#### [Brief]
Decide whether each statement agrees with the blog entries below. Give yes or no for each, followed by the exact words from the entries that settle it.
1. The writer decided to spend the day in bed.
2. The coffee shop the writer drove past had closed permanently.
3. The March 16th heat beat the previous record by twelve degrees.

#### [Passage for review]

I mourned the sacrifice of comfort to the fashion gods all the rest of the way back to my apartment, where I shut out chilly early Spring breezes, late Winter’s icy fingers, and the scorn of the shortsighted masses.
I had planned on going straight to the drawing board, but figured I’d warm myself up first, so back to bed I went. As I nestled down under the covers, my own body heat working together with the goose down in my comforter, I considered that this setback was probably a good thing, and that my bed was where I should have been all along.
Then I had my first actual good idea: “I’m going to stay in bed today,” I thought. “Maybe I’ll be ready to get back to work tomorrow.”
“I don’t think necessity is the mother of invention. Invention… arises directly from idleness, possibly also from laziness. To save oneself trouble.”―Agatha Christie
Friday, March 20, 2015
The Age-Old Question
During a thunderstorm, many people spend time wondering where the birds go while it rains. I was driving past one of my favorite coffee shops the other day, and I noticed that it was undergoing extensive renovations.
It got me to wondering...
Where do baristas go when Starbucks is closed?
Tuesday, March 17, 2015
Mistrust Not Unfounded
“I don’t trust you,” I told the weather. “The winter has frozen all my hopes of spring.”
It tried hard to thaw my hopes. It was the hottest March 16th in twelve years, beating the previous record by nine whole degrees.

#### [Supplied information]
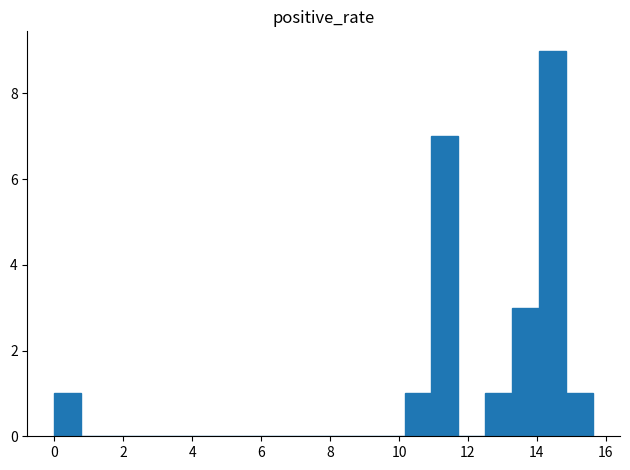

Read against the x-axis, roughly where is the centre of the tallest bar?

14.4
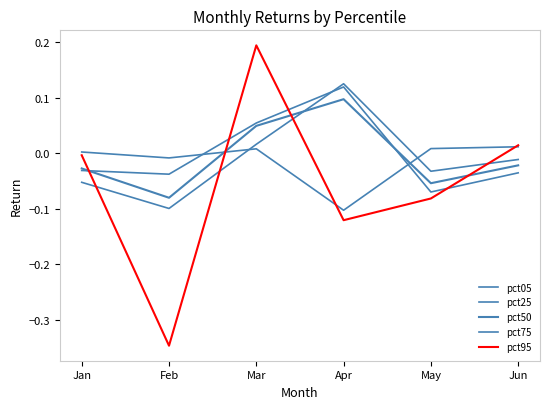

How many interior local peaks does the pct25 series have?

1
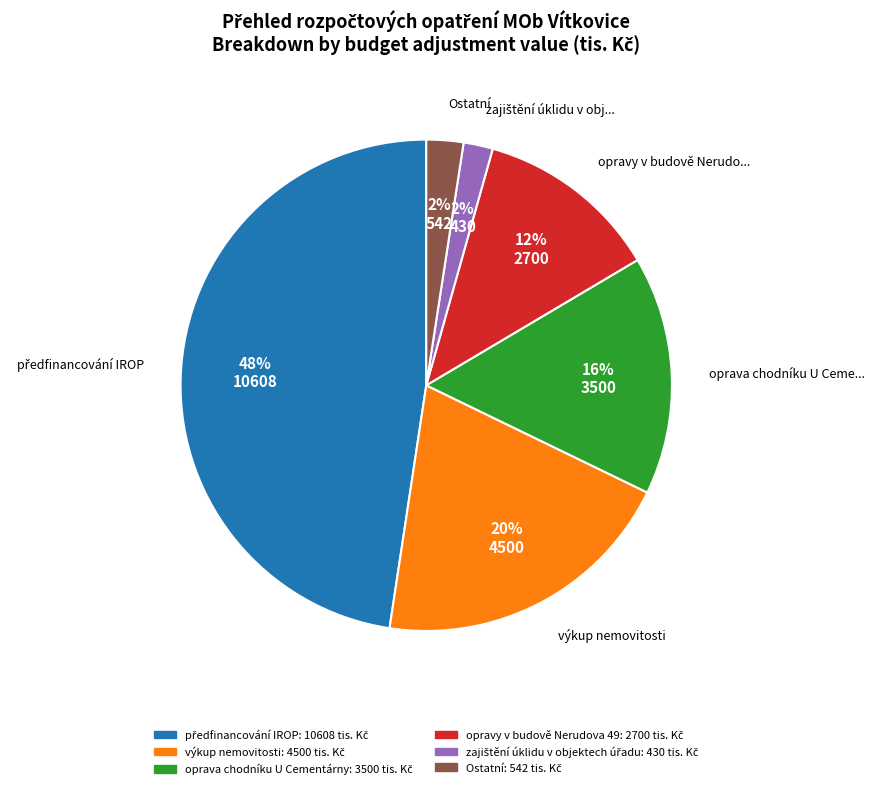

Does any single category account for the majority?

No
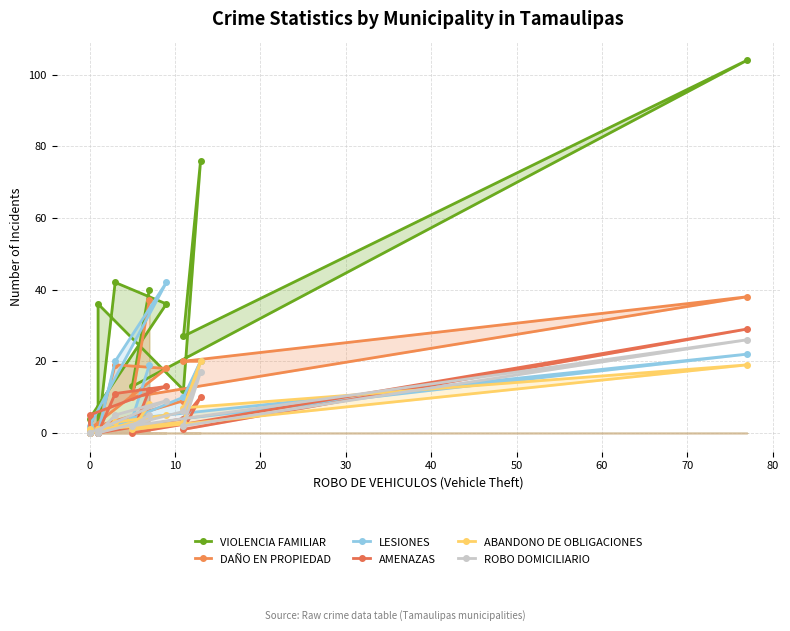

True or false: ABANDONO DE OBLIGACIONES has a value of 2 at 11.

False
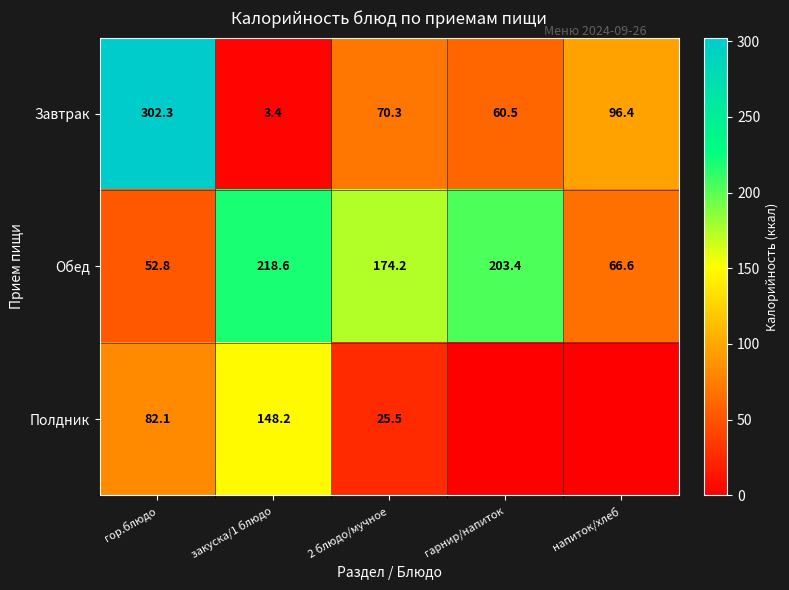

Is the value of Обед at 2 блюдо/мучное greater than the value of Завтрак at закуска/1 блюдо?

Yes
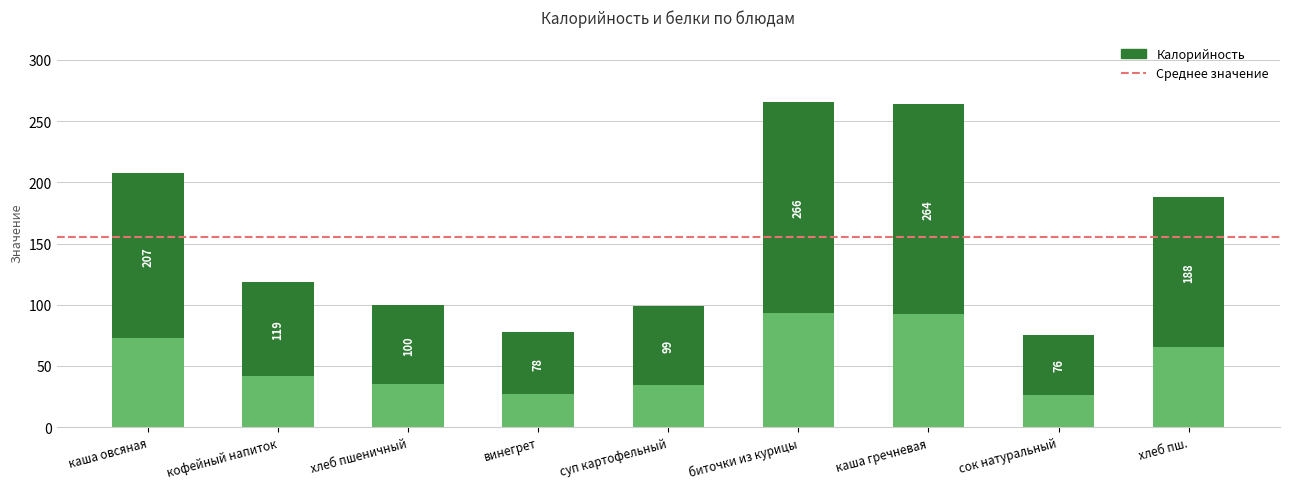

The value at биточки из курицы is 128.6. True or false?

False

#### [Your response]
1. Yes: "I’m going to stay in bed today,"
2. No: "it was undergoing extensive renovations"
3. No: "beating the previous record by nine whole degrees"